Religious authorities upped the ante after that, when they began mass arrests of couples suspected of celebrating the holiday. In one incident in 2011, authorities in Selangor and Kuala Lumpur targeted couples in budget hotels and public parks, the BBC reported, calling the holiday synonymous “with vice activities.”
Iran
Religious authorities in Iran have turned to the public for help prosecuting those who celebrate the holiday in defiance of strict religious laws. The government has long banned symbols of the day, warning that they are “anti-cultural,” and condemned Valentine’s Day as a sign of immorality and Western decadence.
But Valentine’s Day has grown so popular that some Islamic hardliners now encourage observing an ancient Iranian holiday, Sepandārmazgān, instead. The holiday, which falls on February 23, is known as a Persian day of love honoring Spandarmad, a Zoroastrian deity who represented a loving wife.

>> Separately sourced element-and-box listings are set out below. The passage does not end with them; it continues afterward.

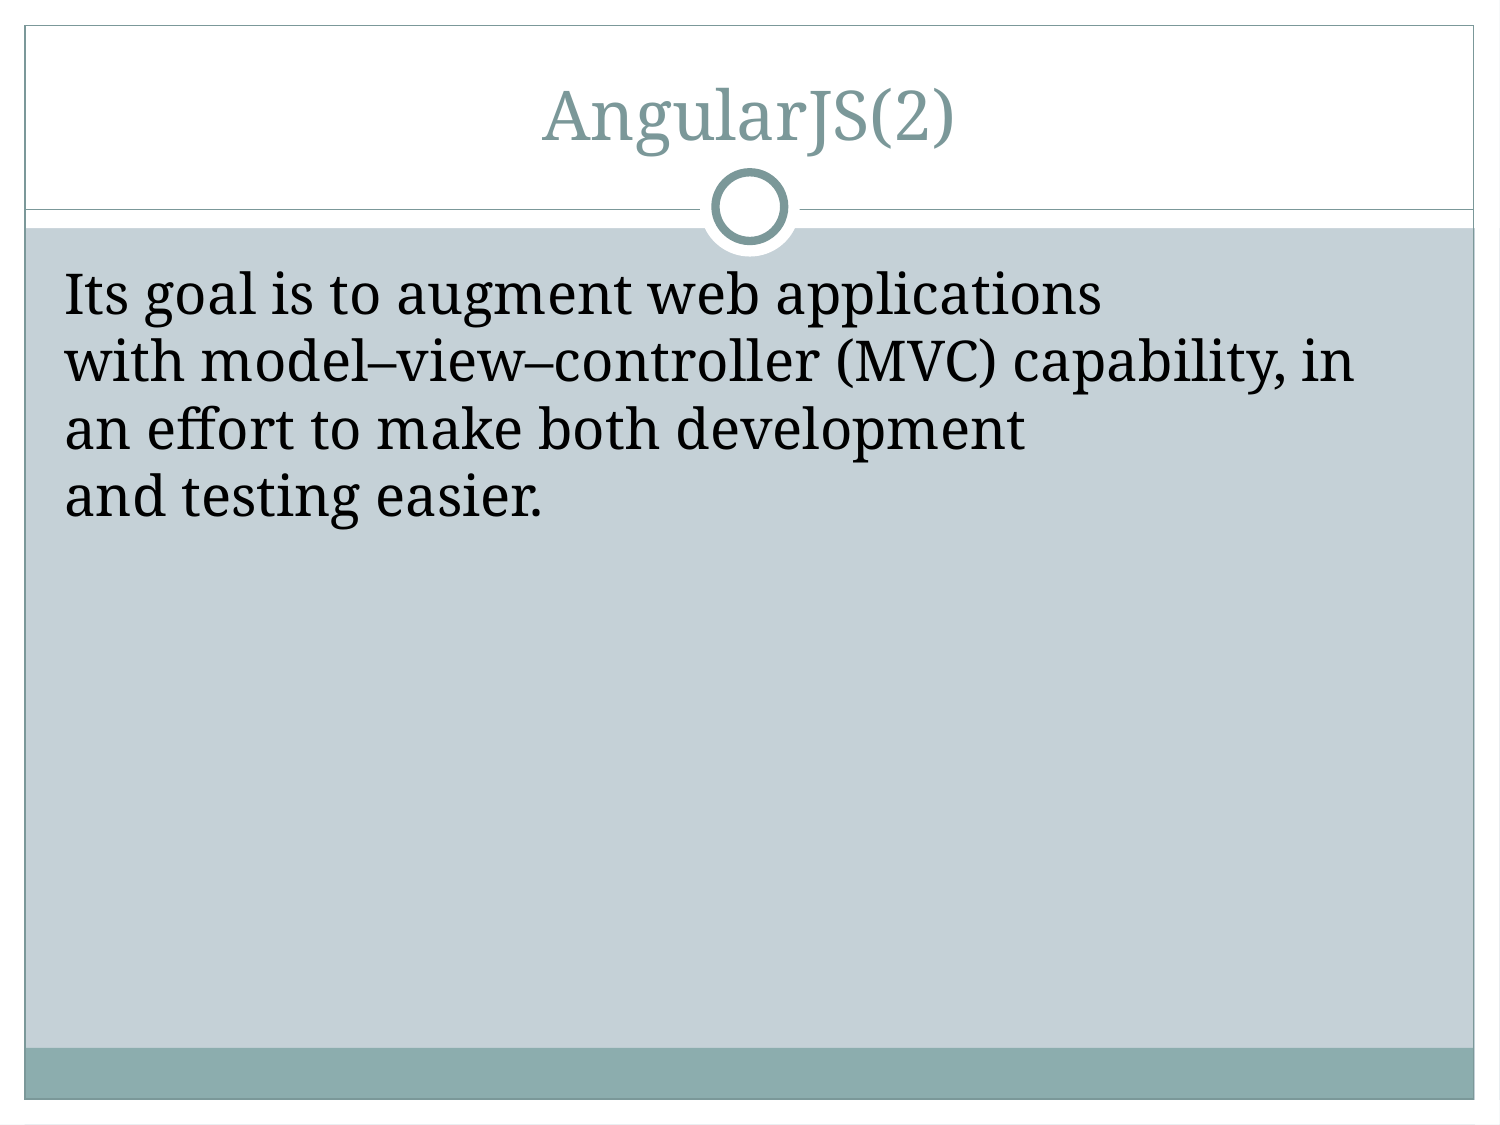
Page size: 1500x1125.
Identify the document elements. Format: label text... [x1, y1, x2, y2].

text_box Its goal is to augment web applications with model–view–controller (MVC) capability, in an effort to make both development and testing easier. [49, 250, 1445, 1001]
text_box AngularJS(2) [49, 37, 1450, 162]
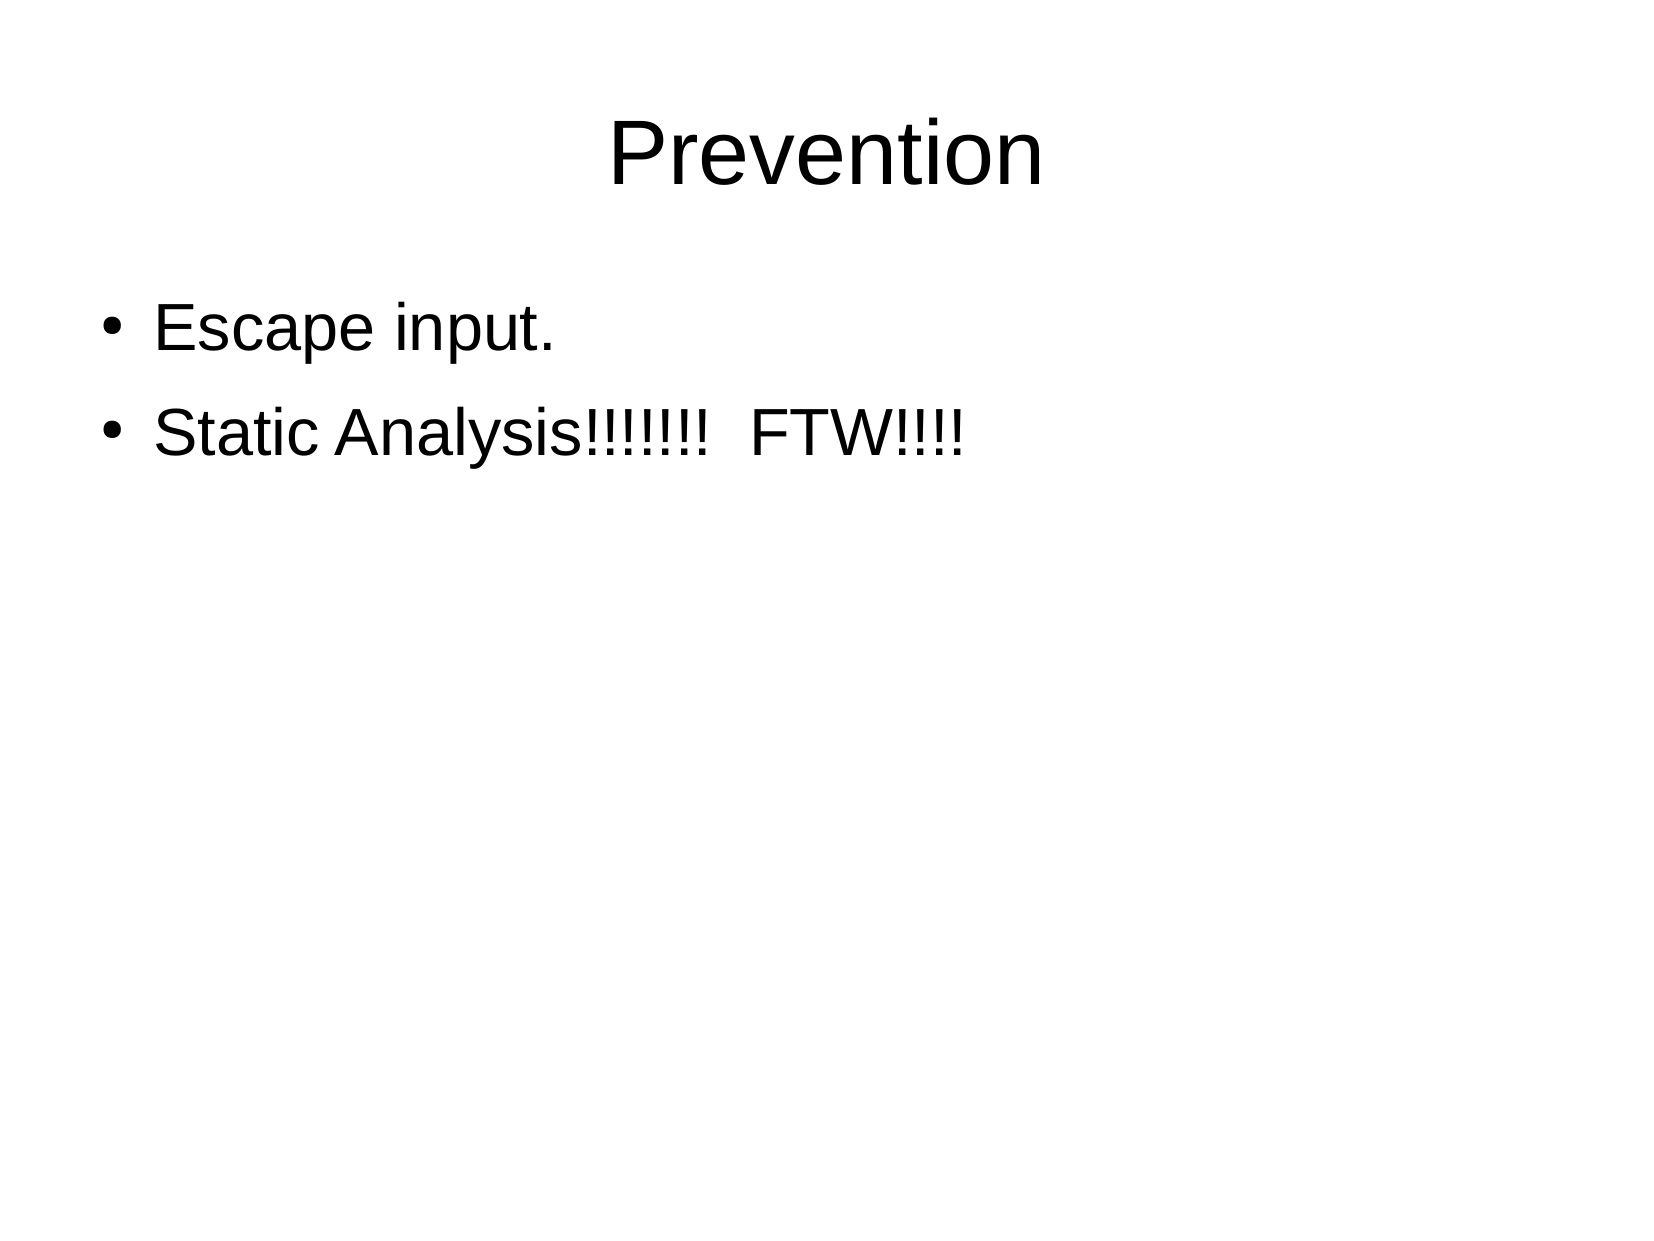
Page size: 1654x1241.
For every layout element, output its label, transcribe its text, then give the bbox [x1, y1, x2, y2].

title Prevention [82, 49, 1571, 257]
list Escape input. Static Analysis!!!!!!! FTW!!!! [82, 290, 1571, 1109]
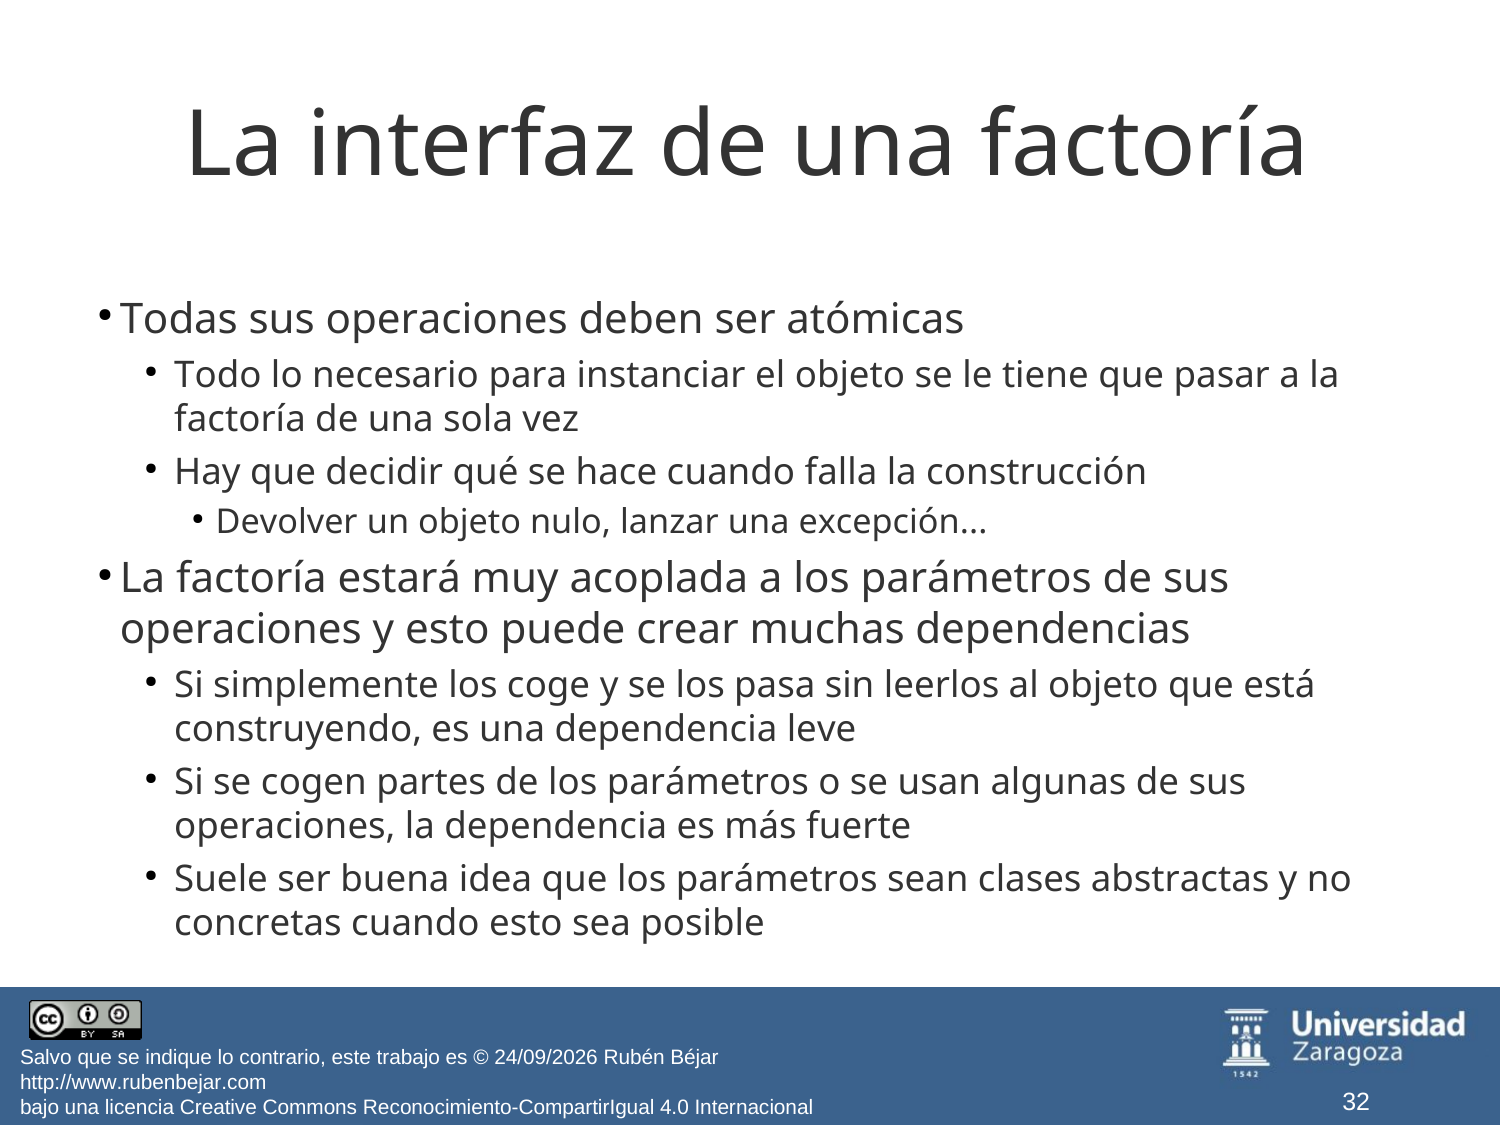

That hasn’t kept many Iranians from celebrating the Western holiday in secret too, despite a ban on the production and sale of Valentine’s cards and other trinkets.
India
In India, extreme Hindu nationalists have protested the holiday and threatened those who celebrate, even attacking young couples and cutting their hair or blackening their faces.
A notable anti-Valentine campaign focused on social media platforms, where 518 million Indians were estimated to be active as of 2020. In 2015, a fringe far-right Hindu political party threatened to force people who made public displays of love on social media for Valentine’s Day to marry, and threatened to force anyone it found celebrating the holiday in public into impromptu nuptials, too.